D’après lui, au cours des 10 à 15 prochaines années, 23 M$ devront être investis sur le territoire du diocèse, simplement pour garder les édifices en état. "Là-dessus, les fabriques vont assumer leur part", précise M. Dion. Elles ne pourront toutefois en assumer la totalité, mais contribueront plutôt pour une moyenne de 50 % à 60 % du budget nécessaire, selon les fabriques. "Chaque église est un cas particulier", commente-t-il.
DE NOUVEAUX BESOINS
Il faut dire, pour ajouter à la réflexion, que les besoins des églises ont bien évolué au fil des années. De plus en plus, les fabriques louent des espaces à des organismes communautaires, par exemple. "Et ce sont souvent des organismes de services, ils ont besoin de lieux d’accueil", précise M. Dion. Les activités des paroisses ont, elles aussi, progressé. "C’est sûr qu’elles ont besoin d’un lieu de culte, mais elles en ont aussi de plus en plus besoin pour des activités de catéchèse", poursuit-il. Le défi, pour lui, est ainsi de prendre l’édifice et de lui permettre de mieux répondre aux besoins et à l’usage d’aujourd’hui.
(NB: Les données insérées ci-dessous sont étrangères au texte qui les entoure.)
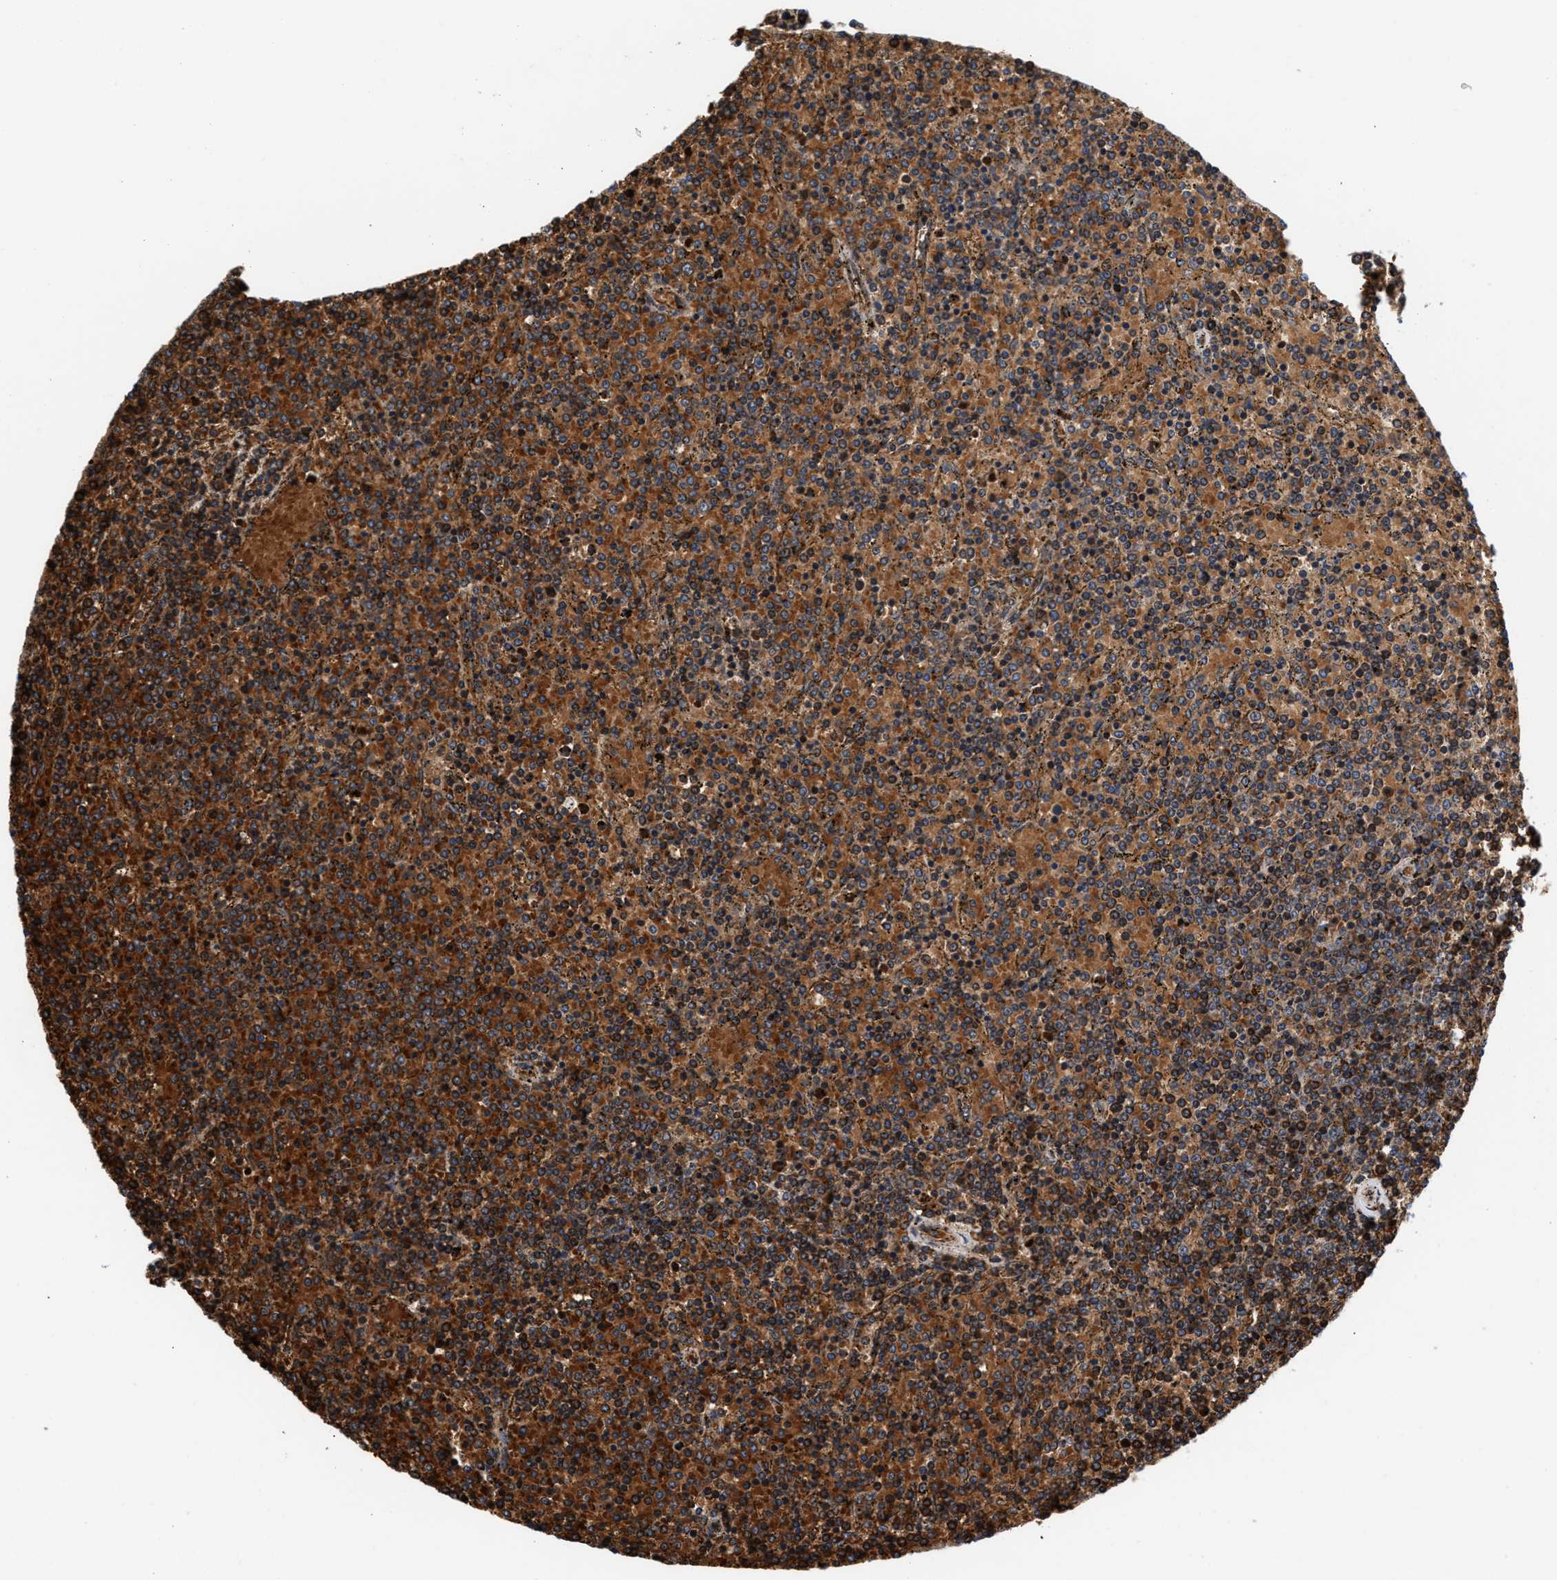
{"staining": {"intensity": "strong", "quantity": ">75%", "location": "cytoplasmic/membranous"}, "tissue": "lymphoma", "cell_type": "Tumor cells", "image_type": "cancer", "snomed": [{"axis": "morphology", "description": "Malignant lymphoma, non-Hodgkin's type, Low grade"}, {"axis": "topography", "description": "Spleen"}], "caption": "The immunohistochemical stain labels strong cytoplasmic/membranous positivity in tumor cells of lymphoma tissue.", "gene": "SGK1", "patient": {"sex": "female", "age": 77}}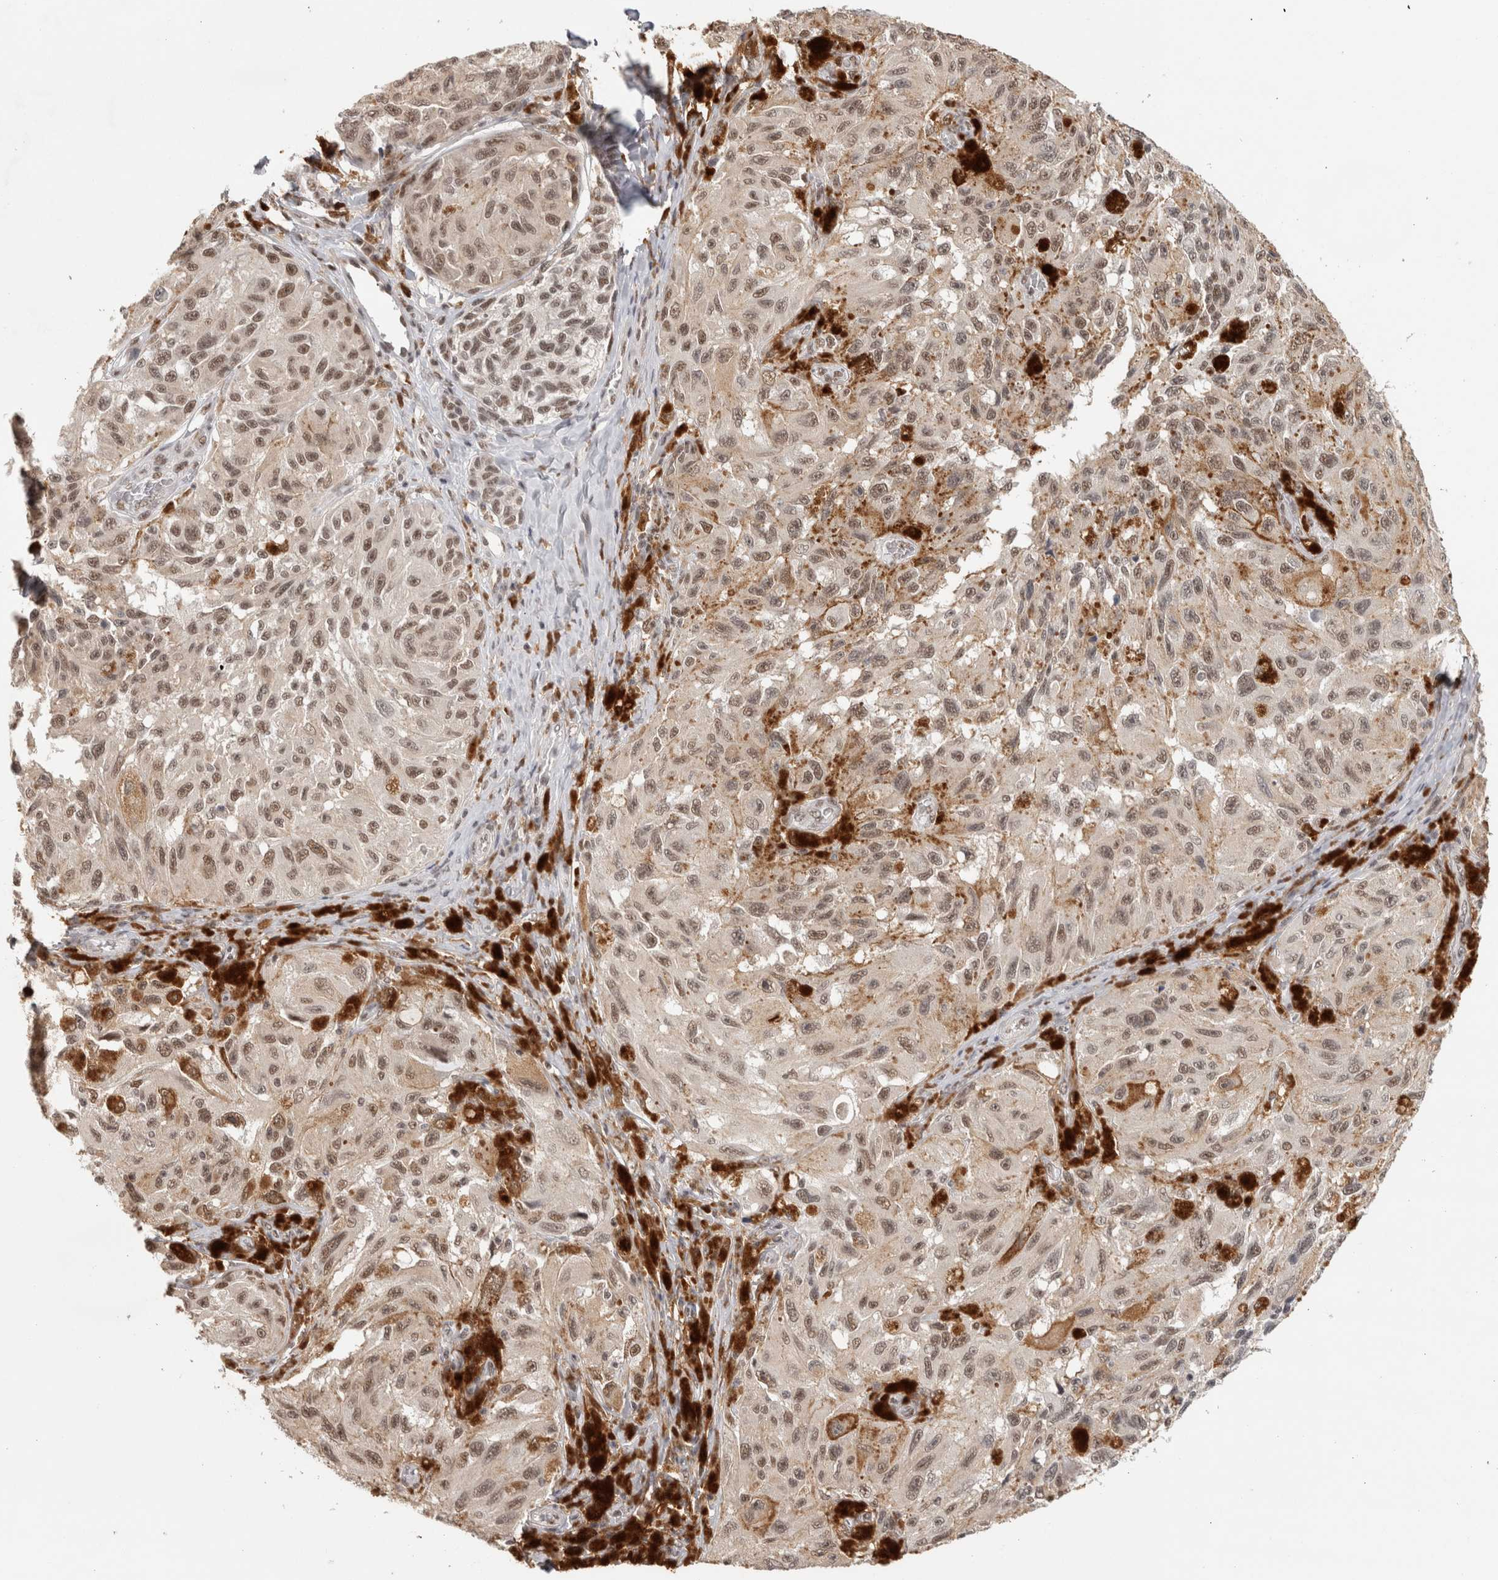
{"staining": {"intensity": "weak", "quantity": ">75%", "location": "nuclear"}, "tissue": "melanoma", "cell_type": "Tumor cells", "image_type": "cancer", "snomed": [{"axis": "morphology", "description": "Malignant melanoma, NOS"}, {"axis": "topography", "description": "Skin"}], "caption": "Tumor cells show low levels of weak nuclear expression in about >75% of cells in human malignant melanoma.", "gene": "ZNF830", "patient": {"sex": "female", "age": 73}}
Selon Rémi Dion, il faudrait ainsi cesser de voir l’église uniquement comme un endroit où l’on va à la messe. "Il y a d’autres pratiques de nature pastorale. Aussi, déjà, il y a une grande participation entre les paroisses et beaucoup de petits organismes sociocommunautaires", note-t-il, citant en exemple, entre autres, les Alcooliques anonymes, la Saint-Vincent-de-Paul, des organismes de distribution de vêtements. "Il y a beaucoup de petits groupes qui ont besoin d’un lieu de rassemblement, et les églises servent à ça. En prenant soin d’un bâtiment, on s’assure que les gens auront des lieux de rencontre. Parfois, c’est pour 5 ou 6 personnes, parfois c’est plutôt pour 500 ou 600 personnes", considère M. Dion.
Et, pour le moment, l’état de ces bâtiments est acceptable. "Règle générale, ils sont en bon état, bien entretenus, mais ce qui fait peur à tout le monde, c’est que si on veut continuer à ce rythme-là avec les infrastructures, avec les coûts pour remettre aux normes, tout seuls, on n’est pas capables de relever ce défi-là", déplore Rémi Dion. Reste à voir si, autant du côté public que privé, on répondra à l’appel.